Well, here we are in GeorgeTown, Exumas, Bahamas, the southernmost point of our foray into the Bahamas. We are here late; most of the 300-400 boats that are in the harbor during the season have already left and headed back up north for the summer. The area is great for anchoring and has a large harbor with a string of adjacent islands, as well as three 'hurricane holes' which tuck back into the islands for further protection from the weather. During the winter and into the early spring, the cruisers from North America and Europe gather here and we understand have quite the party. There are beaches where they have bonfires, play volleyball, hike the hills, and generally hang out. It must be quite the place if you are an extreme extrovert, which we are not. We are happy to be here now, without the crowds, and to have most of the place to ourselves. There are a few others who got a late start, also, and we even had dinner the other evening with a family from Manhattan whom we first met in Beaufort, North Carolina. Ran into them at lunch and talked for the rest of the day and then went to their boat for dinner.

George Town has a couple of grocery stores, ice, a few restaurants, and a straw market. Of all the things they do/make here in the Bahamas, probably the straw work that the women do with the palm leaves is the most well-known. They make hats, mats, baskets, carryalls, purses, etc. from the leaves of the palm trees, weaving them delicately into different shapes, adding texture and color.

We had planned by now to be on the other side of the 'hurricane belt', but have had such good a time in the Bahamas we decided not to rush.
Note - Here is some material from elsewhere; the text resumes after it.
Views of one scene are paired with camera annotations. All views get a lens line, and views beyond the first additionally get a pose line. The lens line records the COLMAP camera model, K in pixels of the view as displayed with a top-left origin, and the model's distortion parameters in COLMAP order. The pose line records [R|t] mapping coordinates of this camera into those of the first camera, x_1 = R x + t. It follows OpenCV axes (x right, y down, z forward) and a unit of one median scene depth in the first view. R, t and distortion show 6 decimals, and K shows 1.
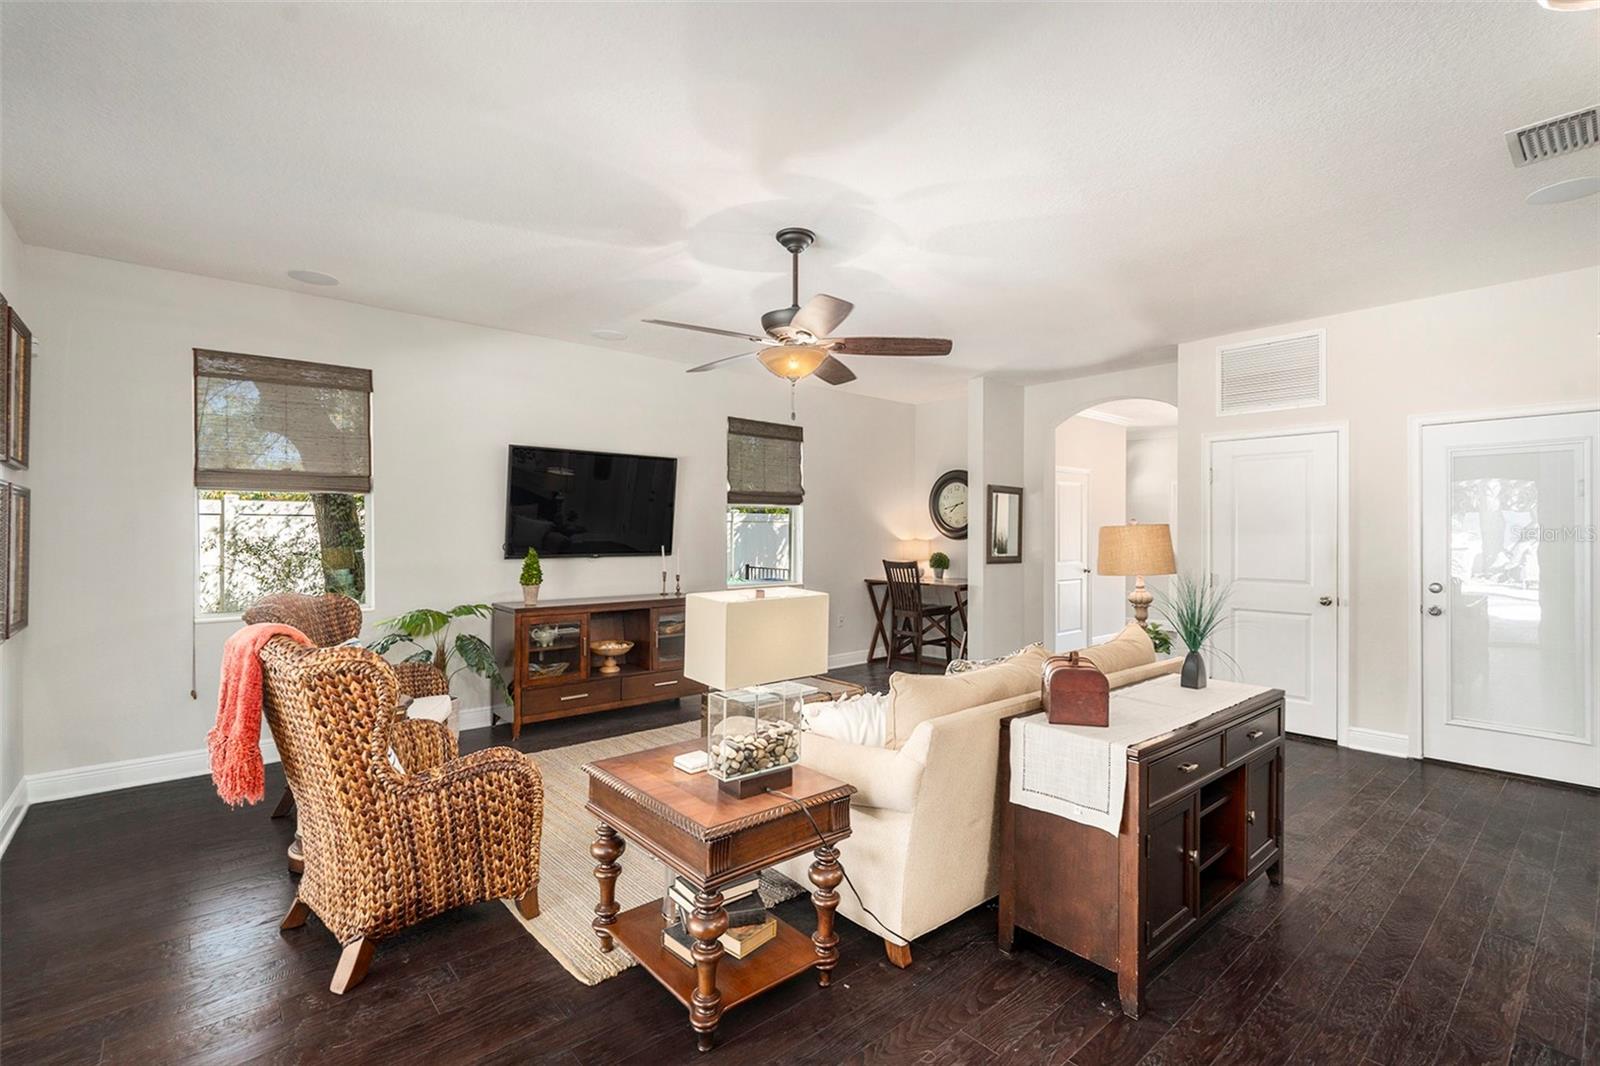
lens RADIAL K [[727.4, 0, 800.0], [0, 727.4, 533.0], [0, 0, 1]] dist [0.014840, -0.000009]
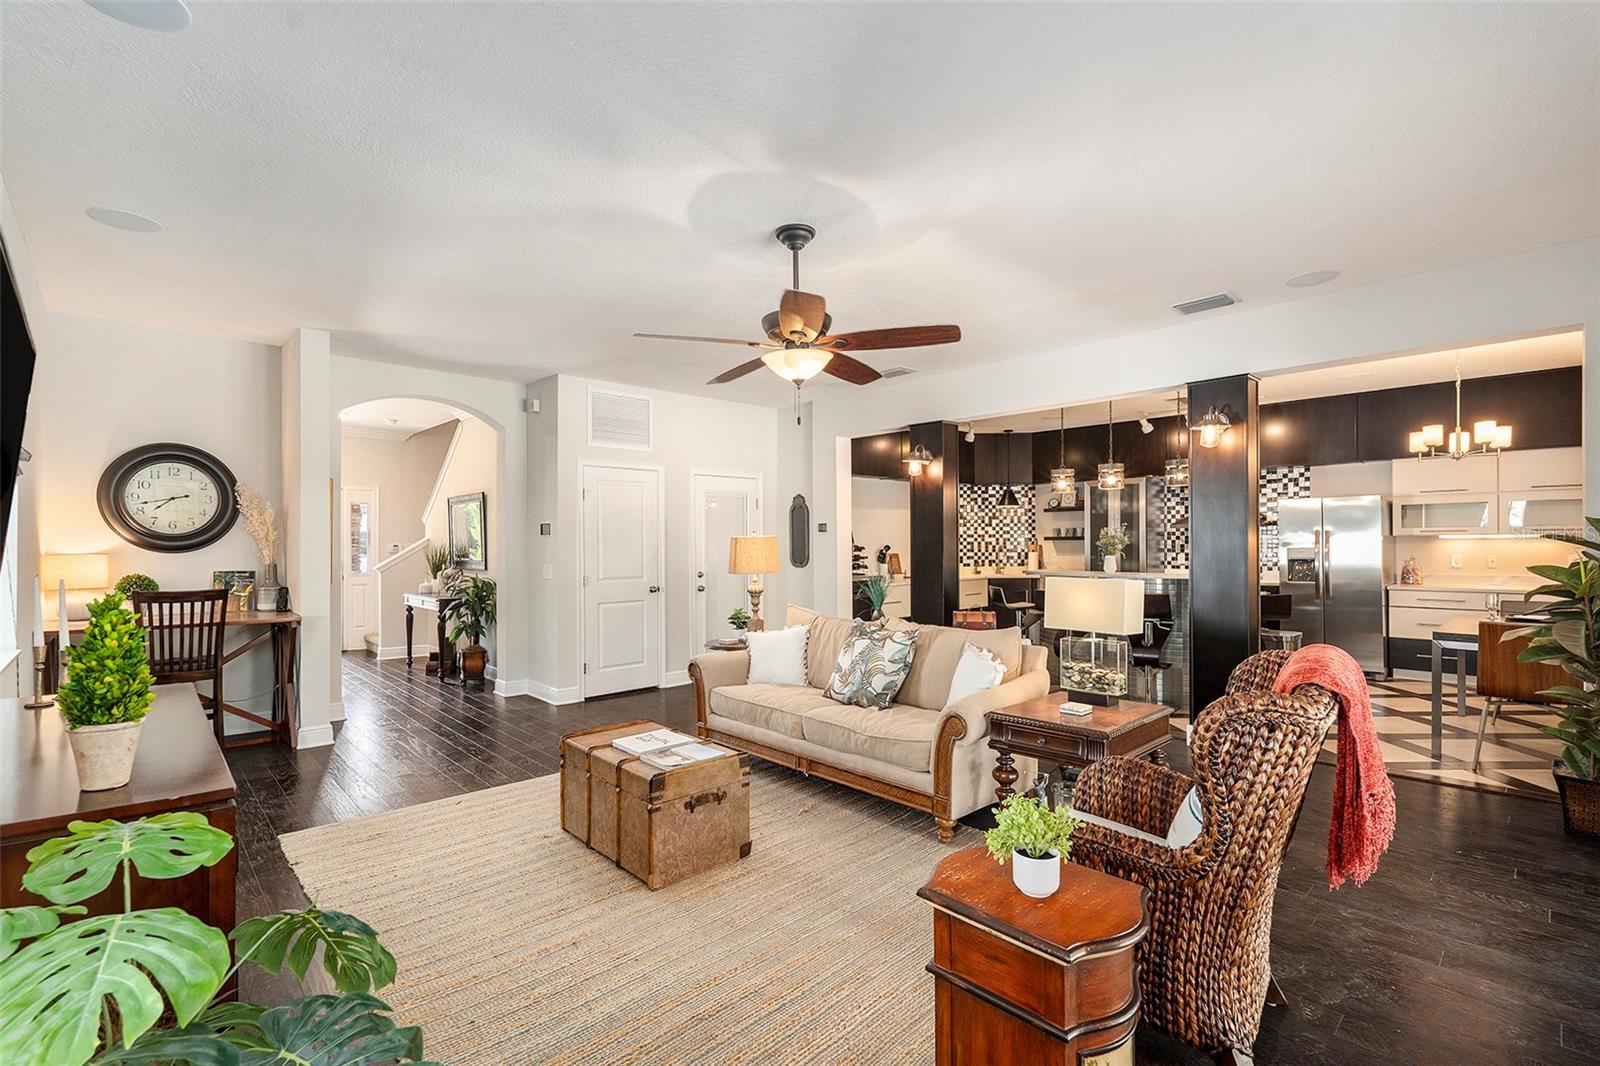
lens RADIAL K [[740.2, 0, 800.0], [0, 740.2, 533.0], [0, 0, 1]] dist [-0.001770, -0.000180]
pose [[-0.047936, 0.008154, 0.998817, -0.798450], [0.008800, 0.999931, -0.007741, -0.003324], [-0.998812, 0.008418, -0.048004, 0.856036]]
We did get a late start, due to John and Brad's Appalachian Trail hike, then took a couple of trips back home, and now find ourselves having to decide what to do with the boat, now that hurricane season is almost upon us. We thought we would be in Trinidad or Tobago, south of the hurricane belt, and now should be laughing at our exuberance! But, we are anything but sorry that we have spent the last three and a half months in the Bahamas.
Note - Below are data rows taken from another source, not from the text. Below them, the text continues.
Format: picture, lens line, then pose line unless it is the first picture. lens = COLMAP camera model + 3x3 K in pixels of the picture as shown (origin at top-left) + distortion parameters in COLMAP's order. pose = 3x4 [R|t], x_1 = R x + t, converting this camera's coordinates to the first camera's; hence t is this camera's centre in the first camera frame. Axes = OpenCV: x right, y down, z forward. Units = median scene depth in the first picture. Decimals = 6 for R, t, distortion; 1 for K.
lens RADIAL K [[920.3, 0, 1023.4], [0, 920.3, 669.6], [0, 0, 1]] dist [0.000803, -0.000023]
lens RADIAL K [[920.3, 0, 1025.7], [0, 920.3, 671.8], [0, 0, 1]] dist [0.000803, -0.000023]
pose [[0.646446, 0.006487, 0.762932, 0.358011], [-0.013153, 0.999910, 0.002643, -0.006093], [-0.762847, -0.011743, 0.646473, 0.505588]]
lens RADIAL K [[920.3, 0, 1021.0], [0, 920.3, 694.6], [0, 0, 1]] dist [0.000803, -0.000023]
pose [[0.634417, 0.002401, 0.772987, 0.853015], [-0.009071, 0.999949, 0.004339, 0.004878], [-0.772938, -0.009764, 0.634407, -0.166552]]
We have decided to come back to the States and leave the boat somewhere probably in Georgia or North Carolina. We are over 1100 miles from home, but have traveled much more than that, with the inevitable zigging and zagging. She is tired right now, (She~~the boat, not Pat) and needs some extreme TLC. The generator went out about two weeks ago, so we have no refrigeration. After that, we developed an air leak in the fuel line to the engine; then we discovered a leak in the transmission. So, John has been playing 'diesel mechanic' for the past week, while I putz around cleaning and polishing and trying to look busy. John talks things through using me as a soundingboard and I just 'Um hum" and try to look not too dense, and he figures things out. It is astounding how much he has learned (with a lot of help online from old friend Rob in Rhode Island) and it gives me an extra sense of security to be out here with someone who is smart enough to figure out those things he doesn't know (or knows when and whom to ask), although he will occasionally say in frustration that he didn't retire in order to learn to be a mechanic. But, if you own a boat, that's what you have to become.

We plan to have the boat thoroughly gone over this summer in the States, and start out again after hurricane season. We will bypass the Bahamas, and head for the Dominican Republic and continue our journey south through the Virgin Islands, the Windward and Leeward Islands to Trinidad, Tobago, the ABC islands just off the coast of South America then probably on to Jamaica, the Caymans, and perhaps Belize and Mexico. The plan after that is to follow the Gulf Stream up to Bermuda and head to the Azores and to the Mediterranean. Such is the stuff dreams are made of.

In the meantime, we will spend some time with family in Ohio, see the kids, and try to get Live Now into shape for the next leg of the journey. We will be taking the family to Alaska in August, and will keep you posted on that trip on this website also.

Wish us luck with the repairs and the trip home!